Running down the list quickly:

  • Dec. 17, 2012: United Airlines (UAL -2.52%) announces it's experiencing electrical "issues" with a 787 in its fleet.
  • Dec. 13, 2012: Qatar Airways grounds its three-plane 787 fleet on the date of their maiden flight, citing similar electrical problems.
  • Dec. 4, 2012: A United 787 flight to Newark, N.J., conducts an emergency landing when one of its power generators apparently fails.
  • July 28, 2012: A brand-new 787 preparing for takeoff from Charleston, S.C., is forced to scrub its flight as a piece of the General Electric (GE -2.11%)-built engine "fractured, spewing shards of metal and sparking a brushfire."

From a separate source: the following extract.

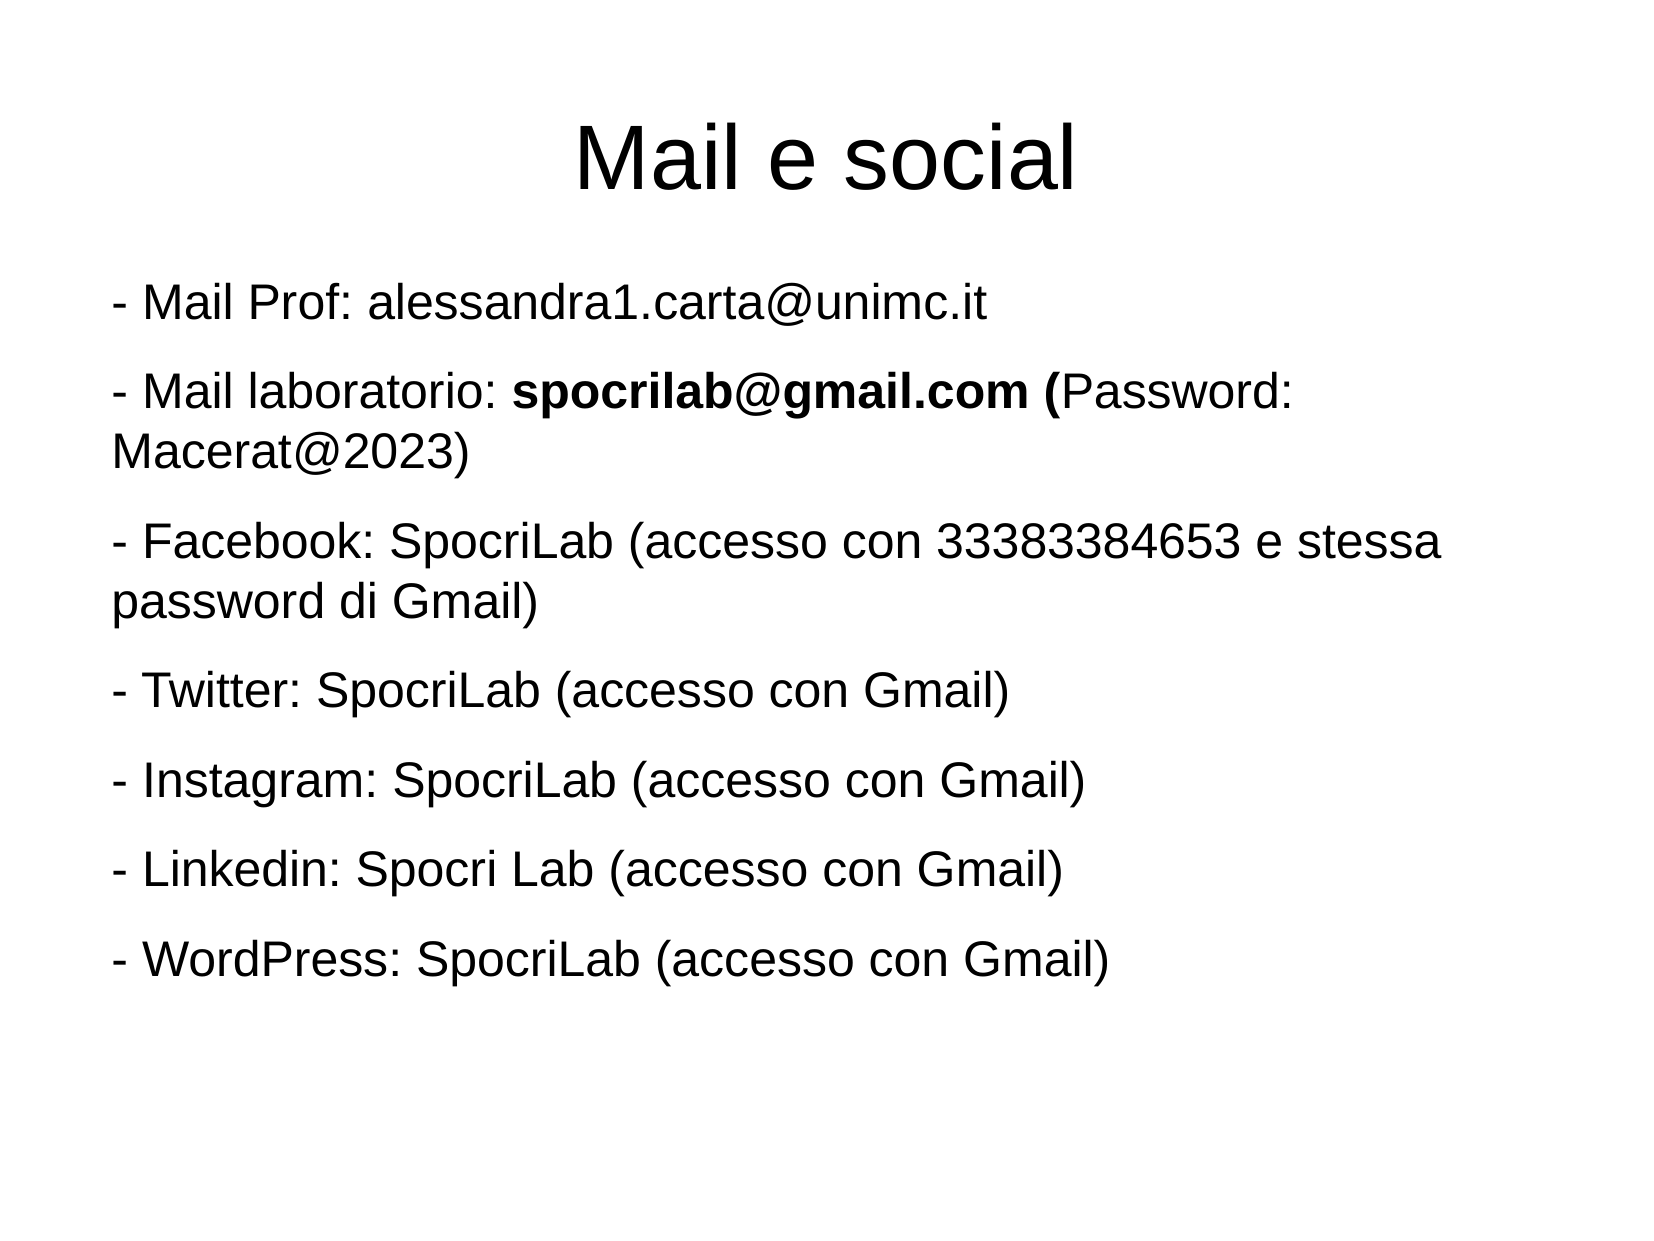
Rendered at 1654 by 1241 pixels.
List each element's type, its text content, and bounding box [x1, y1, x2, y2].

list - Mail Prof: alessandra1.carta@unimc.it - Mail laboratorio: spocrilab@gmail.com (Password: Macerat@2023) - Facebook: SpocriLab (accesso con 33383384653 e stessa password di Gmail) - Twitter: SpocriLab (accesso con Gmail) - Instagram: SpocriLab (accesso con Gmail) - Linkedin: Spocri Lab (accesso con Gmail) - WordPress: SpocriLab (accesso con Gmail) [111, 269, 1600, 1095]
title Mail e social [82, 49, 1571, 257]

And of course, if you think all the way back to November 2010, a Boeing 787 undergoing a test flight suffered a catastrophic electrical failure, in which a control panel literally melted -- with a planeload of FAA inspectors aboard. At the time, Boeing said this was due to some foreign "debris" left in the electrical panel, and not a problem with the plane's design, per se. Still, that incident forced Boeing to ground its entire 787 test fleet for six weeks while it redesigned parts of the electrical system.

See a pattern? If you do, then you might want to clue in Boeing CEO Jim McNerney -- because just last month he repeated the line that all of this is no big deal. Says McNerney, the Dreamliner is merely voicing "the normal number of squawks on a new airplane." The problems, in short, are "not unusual."

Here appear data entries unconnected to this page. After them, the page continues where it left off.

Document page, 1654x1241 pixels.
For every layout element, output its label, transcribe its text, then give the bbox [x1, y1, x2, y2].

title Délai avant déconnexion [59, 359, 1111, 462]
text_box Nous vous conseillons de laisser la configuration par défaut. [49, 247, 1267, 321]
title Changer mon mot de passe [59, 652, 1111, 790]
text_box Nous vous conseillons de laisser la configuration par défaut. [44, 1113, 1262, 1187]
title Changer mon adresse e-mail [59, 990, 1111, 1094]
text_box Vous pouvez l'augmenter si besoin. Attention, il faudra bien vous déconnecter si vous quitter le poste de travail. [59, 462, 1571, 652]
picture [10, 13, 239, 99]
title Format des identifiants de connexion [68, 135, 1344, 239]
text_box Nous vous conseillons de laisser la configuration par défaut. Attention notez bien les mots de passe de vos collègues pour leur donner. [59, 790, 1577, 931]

Keep that comforting thought in mind, the next time you step aboard a 7870.

What happens now?
Spurred to action by the back-to-back incidents in Boston, the National Transportation Safety Board is at long last reported to be looking into the matter and may announce a formal investigation of the Dreamliner's safety.

Meanwhile, not content to wait on the regulators, United Airlines says  it's run inspections of its own already. The Wall Street Journal reports that the airline has discovered improperly installed wiring on one of the planes -- in the same spot where the fire broke out on the JAL airliner Monday. (And how smart does Delta (DAL -2.62%) look now, for having delayed its purchase of the 787?)

Houston? Boeing has a problem
McNerny's protestations notwithstanding, Boeing has a problem. Beyond the obvious risk that it's going to have to remedy the problem, retrofitting planes to fix a problematic electrical bay across a 50-Dreamliner fleet and taking charges to earnings for the work, the planemaker's marquee product is rapidly developing a reputation for being unsafe at any speed.

Boeing needs to get on top of this, and tout de suite. Instead, what's it doing? Dismissing its problems as "squawks," and provoking an unnecessary labor strike with the very Boeing engineers and technicians it will depend upon to fix the problem. Suffice it to say, this is not the approach investors want it to take.